→ **Instrucciones**: Devuelva literalmente el pasaje del fragmento que comienza en las palabras "Era querido y" y concluye tras "Reino de León.".

→ **Fragmento seleccionado**:
17.9.07

013 - El Descubrimiento


Era querido y respetado en su empresa.
Había comenzado haciendo recados y en sólo 18 meses le habían confiado un vehículo. 

Llevaba 38 años en la misma, de los cuales 34 y medio los había pasado conduciendo distintos tipos de vehículos. 

Ahora era el mejor representante para todo el norte de España y algunas provincias de la antigua Castilla la Vieja y del Reino de León. 

Aunque sus jefes y compañeros no querían, él pensaba jubilarse. Había decidido hacerlo dentro de seis meses. Estaba en su último año de conductor profesional. 

No se encontraba mal. Presumía de hacer más de 50.000 kilómetros anuales, al precio de dormir en su casa solamente un mes al año (algo que su mujer le agradecía).

→ **Datos proporcionados**:
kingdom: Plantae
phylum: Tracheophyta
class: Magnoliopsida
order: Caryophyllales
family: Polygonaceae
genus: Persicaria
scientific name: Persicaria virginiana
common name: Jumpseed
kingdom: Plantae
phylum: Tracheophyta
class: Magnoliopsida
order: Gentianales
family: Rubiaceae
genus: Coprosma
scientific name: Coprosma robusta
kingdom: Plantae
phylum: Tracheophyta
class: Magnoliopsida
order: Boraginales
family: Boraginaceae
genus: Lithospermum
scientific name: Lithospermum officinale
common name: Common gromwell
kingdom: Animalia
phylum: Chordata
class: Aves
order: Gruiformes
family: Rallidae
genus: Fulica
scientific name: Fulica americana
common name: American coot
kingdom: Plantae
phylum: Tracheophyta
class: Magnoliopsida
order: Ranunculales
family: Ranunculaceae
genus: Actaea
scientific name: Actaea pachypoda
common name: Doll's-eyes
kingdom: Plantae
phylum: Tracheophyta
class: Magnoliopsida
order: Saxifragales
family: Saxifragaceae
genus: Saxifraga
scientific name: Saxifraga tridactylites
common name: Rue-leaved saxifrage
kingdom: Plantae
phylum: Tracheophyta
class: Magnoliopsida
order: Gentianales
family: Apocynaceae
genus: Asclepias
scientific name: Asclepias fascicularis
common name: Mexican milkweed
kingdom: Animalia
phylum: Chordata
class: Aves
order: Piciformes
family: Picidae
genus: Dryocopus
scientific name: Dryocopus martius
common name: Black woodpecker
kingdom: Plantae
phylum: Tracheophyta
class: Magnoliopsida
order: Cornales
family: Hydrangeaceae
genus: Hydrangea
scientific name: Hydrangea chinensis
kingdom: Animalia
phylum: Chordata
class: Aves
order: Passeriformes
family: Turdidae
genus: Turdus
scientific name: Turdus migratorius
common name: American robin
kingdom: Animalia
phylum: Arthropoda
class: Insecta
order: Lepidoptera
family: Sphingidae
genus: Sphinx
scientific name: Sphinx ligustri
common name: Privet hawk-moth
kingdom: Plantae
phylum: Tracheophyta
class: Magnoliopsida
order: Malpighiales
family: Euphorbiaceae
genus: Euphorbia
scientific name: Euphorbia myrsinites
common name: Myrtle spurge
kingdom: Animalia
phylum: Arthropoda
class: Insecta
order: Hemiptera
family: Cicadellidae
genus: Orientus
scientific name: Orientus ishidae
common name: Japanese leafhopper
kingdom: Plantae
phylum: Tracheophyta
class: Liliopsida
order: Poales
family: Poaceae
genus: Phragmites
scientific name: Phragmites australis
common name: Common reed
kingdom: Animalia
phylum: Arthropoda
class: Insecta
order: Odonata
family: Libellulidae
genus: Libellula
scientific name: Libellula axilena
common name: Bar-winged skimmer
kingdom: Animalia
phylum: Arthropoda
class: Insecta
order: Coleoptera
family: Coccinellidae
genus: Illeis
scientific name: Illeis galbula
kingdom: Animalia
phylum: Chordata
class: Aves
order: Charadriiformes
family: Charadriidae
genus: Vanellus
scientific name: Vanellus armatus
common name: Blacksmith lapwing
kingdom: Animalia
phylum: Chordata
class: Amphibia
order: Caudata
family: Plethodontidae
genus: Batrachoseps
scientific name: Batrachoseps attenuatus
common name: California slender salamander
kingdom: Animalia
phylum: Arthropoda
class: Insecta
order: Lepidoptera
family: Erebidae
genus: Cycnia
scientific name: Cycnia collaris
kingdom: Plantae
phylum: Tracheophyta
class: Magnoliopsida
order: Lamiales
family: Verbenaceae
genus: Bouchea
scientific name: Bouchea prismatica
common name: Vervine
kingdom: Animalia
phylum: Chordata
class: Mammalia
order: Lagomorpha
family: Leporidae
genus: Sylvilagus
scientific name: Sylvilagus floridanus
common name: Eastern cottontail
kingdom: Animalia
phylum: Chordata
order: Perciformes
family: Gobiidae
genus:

→ **Resultado**:
Era querido y respetado en su empresa.
Había comenzado haciendo recados y en sólo 18 meses le habían confiado un vehículo. 

Llevaba 38 años en la misma, de los cuales 34 y medio los había pasado conduciendo distintos tipos de vehículos. 

Ahora era el mejor representante para todo el norte de España y algunas provincias de la antigua Castilla la Vieja y del Reino de León.